| WORK REQUIRED |
Please output the data exactly, minus pictures.
DATA SUPPLIED Start Marker
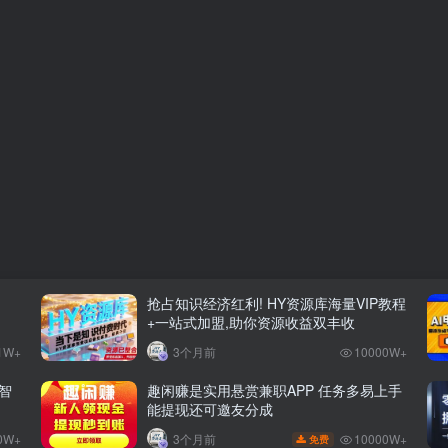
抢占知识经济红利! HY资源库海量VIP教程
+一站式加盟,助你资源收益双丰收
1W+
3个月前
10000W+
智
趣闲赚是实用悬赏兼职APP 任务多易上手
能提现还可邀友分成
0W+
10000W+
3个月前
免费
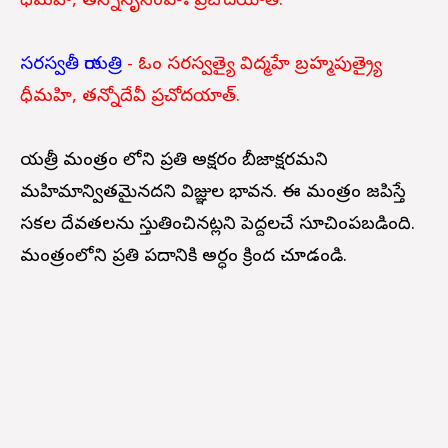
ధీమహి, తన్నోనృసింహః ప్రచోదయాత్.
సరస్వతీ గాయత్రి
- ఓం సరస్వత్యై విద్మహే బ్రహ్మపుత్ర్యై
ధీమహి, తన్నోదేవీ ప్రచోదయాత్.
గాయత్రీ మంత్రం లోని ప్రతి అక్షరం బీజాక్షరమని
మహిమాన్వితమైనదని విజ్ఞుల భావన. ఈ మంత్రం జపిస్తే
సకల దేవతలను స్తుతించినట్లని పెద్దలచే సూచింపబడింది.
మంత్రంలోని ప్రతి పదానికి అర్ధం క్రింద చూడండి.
DATA SUPPLIED End Marker
| SOLUTION FOR THIS PROBLEM |
抢占知识经济红利! HY资源库海量VIP教程
+一站式加盟,助你资源收益双丰收
1W+
3个月前
10000W+
智
趣闲赚是实用悬赏兼职APP 任务多易上手
能提现还可邀友分成
0W+
10000W+
3个月前
免费
ధీమహి, తన్నోనృసింహః ప్రచోదయాత్.
సరస్వతీ గాయత్రి
- ఓం సరస్వత్యై విద్మహే బ్రహ్మపుత్ర్యై
ధీమహి, తన్నోదేవీ ప్రచోదయాత్.
గాయత్రీ మంత్రం లోని ప్రతి అక్షరం బీజాక్షరమని
మహిమాన్వితమైనదని విజ్ఞుల భావన. ఈ మంత్రం జపిస్తే
సకల దేవతలను స్తుతించినట్లని పెద్దలచే సూచింపబడింది.
మంత్రంలోని ప్రతి పదానికి అర్ధం క్రింద చూడండి.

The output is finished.